В один из августовских дней 1787 года контр-адмирал Войнович вызвал к себе всех командиров на совещание.
— Теперь наверное — поход! — вздыхал ушаковский денщик Федор, которого всегда укачивало в море.
Ушаков надел мундир и пошел из каюты.
На батарейной палубе было, как всегда, шумно и людно. Тут, в тени, кипела работа: вили каболки[35], расщипывали паклю, пряли и сучили нитки, вязали маты, клетневали[36] такелаж. Говор, шутки, смех.
Ушаков вышел на шканцы. Над шканцами был растянут тент. Вахтенный лейтенант и мичман стояли и смотрели на сверкающую под ярким солнцем изумрудную бухту, на чаек, которые стаями вились возле кораблей. Тут же стоял ординарец Ушакова, поджидая его.
Спустили трап. Ушаков и ординарец сели в шлюпку. Ординарец, по обыкновению, поместился на носу. Шлюпка отвалила.
Сверху, со «Св. Павла», на них смотрели вахтенный лейтенант и мичман. Мичман едва заметно улыбался.
Ушаков понял его улыбку: все мичманы всегда почему-то презирают ординарцев. Увидят, как ординарец на берегу идет сзади за командиром, непременно скажут: «Гляди, вон ординарец на бакштове[37]!»
А когда ординарцу приходится сидеть вот так на носу гребного судна, обязательно посмеются: «Ишь статуя сидит!»
Они шли уже вдоль фрегатов. Вот от «Крыма» отвалила шлюпка с его капитаном — курносым Пугачевским.
Ушаков неодобрительно приметил: гребцы «Крыма» не умеют грести — держат одно плечо выше другого, сгибают спину.
«Каков поп, таков и приход», — подумал Ушаков.
Ушаковская шлюпка поравнялась с «Марией Магдалиной» — фрегатом капитана Тизделя.
На баке фрегата было оживленно.

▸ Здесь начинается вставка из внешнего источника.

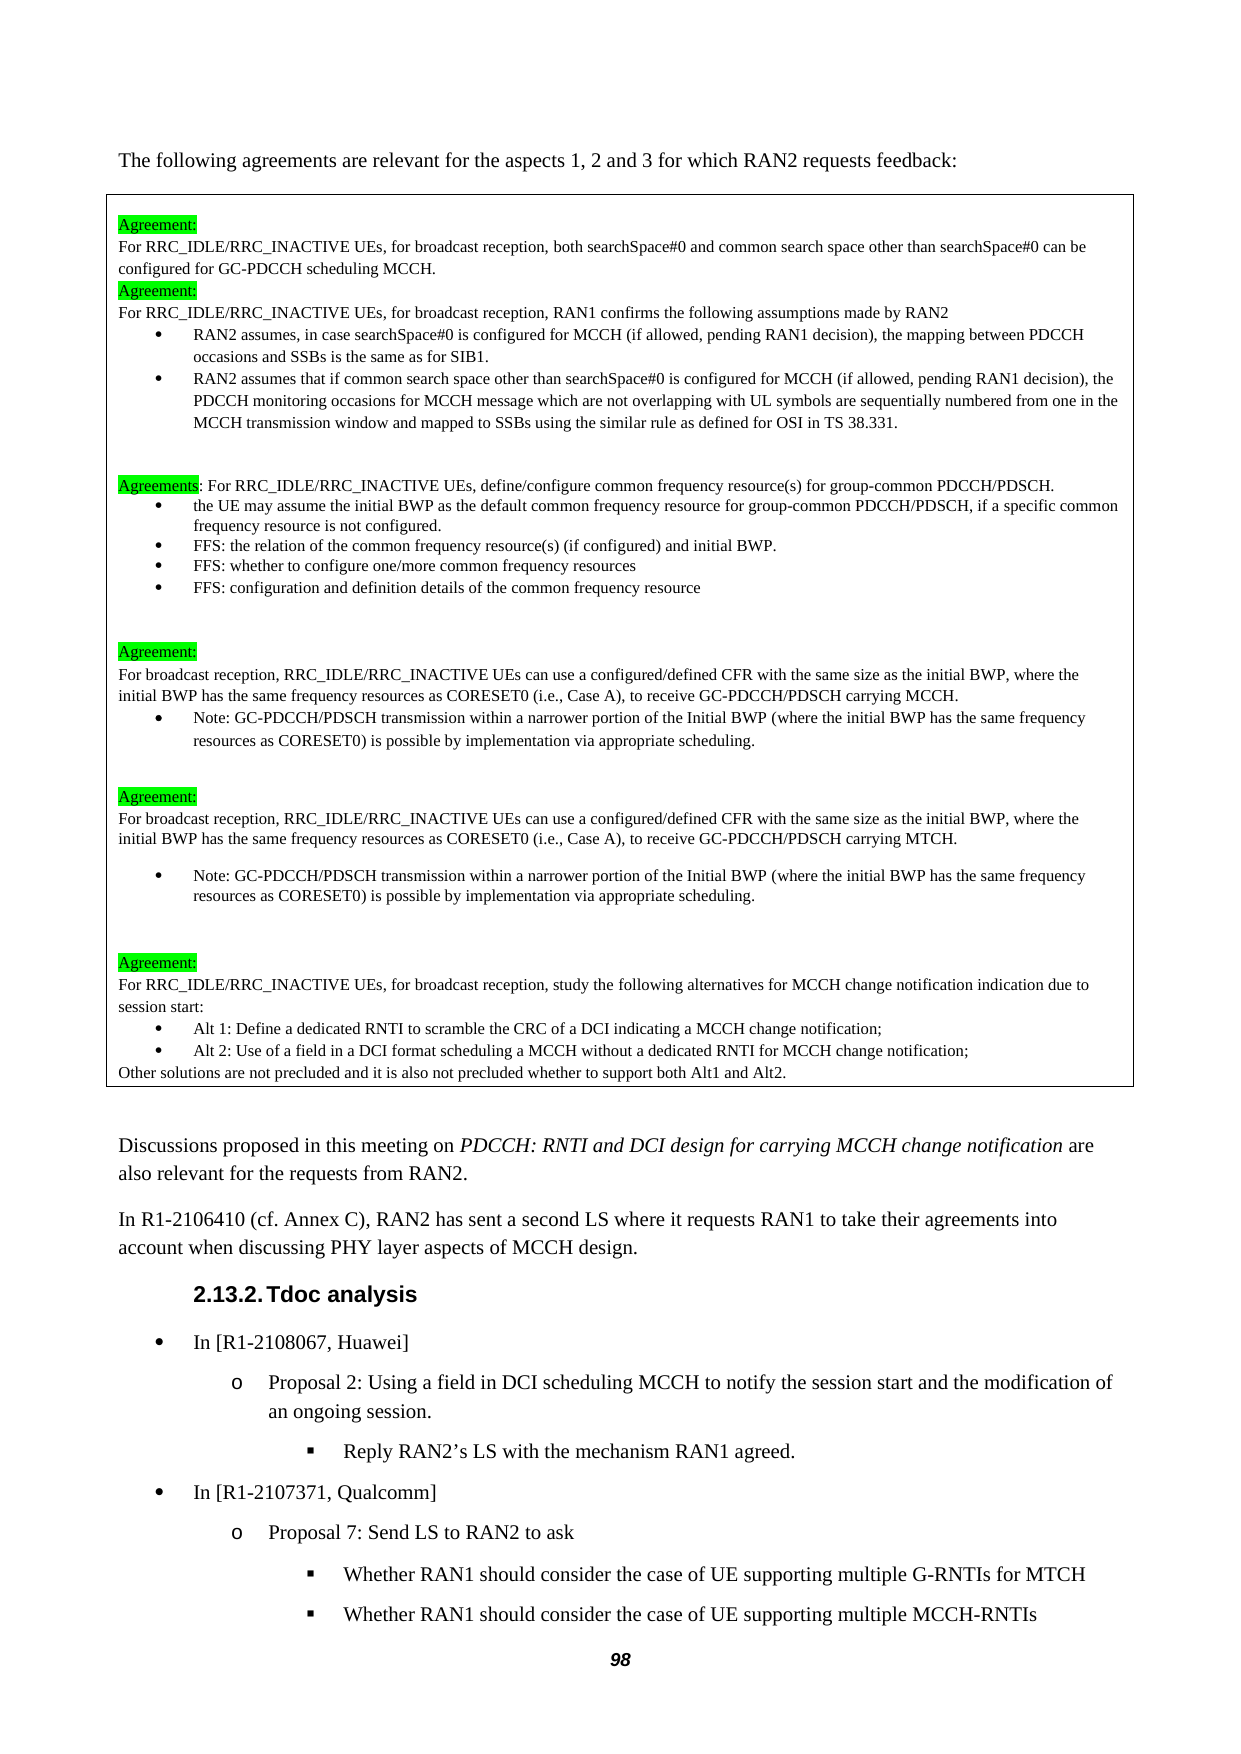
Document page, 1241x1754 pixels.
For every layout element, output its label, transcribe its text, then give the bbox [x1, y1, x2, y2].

list Whether RAN1 should consider the case of UE supporting multiple G-RNTIs for MTCH [306, 1562, 1122, 1586]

Слышались мерные шлепки, чей-то голос бесстрастно считал: «Четыреста осемьдесят один, четыреста осемьдесят две», но его заглушали человеческие вопли:
— Ой, не могу! Ой, дяденьки, довольно!..
Лица гребцов стали сумрачными. Ушаков зло нахмурил брови.
Все знали, что это такое: у капитана Тизделя, как и у самого адмирала Войновича на его «Славе Екатерины», в большом ходу линьки и шпицрутены.
Шлюпка подошла к «Славе Екатерины».
Когда Ушаков вошел в каюту Войновича, контр-адмирал восседал в кресле, напыщенный и важный, в шитом золотом мундире. Перед ним стоял и что-то говорил длинный, белобрысый, точно его выварили, командир фрегата «Мария Магдалина» капитан 1-го ранга Вениамин Тиздель, фамилию которого матросы произносили на свой лад.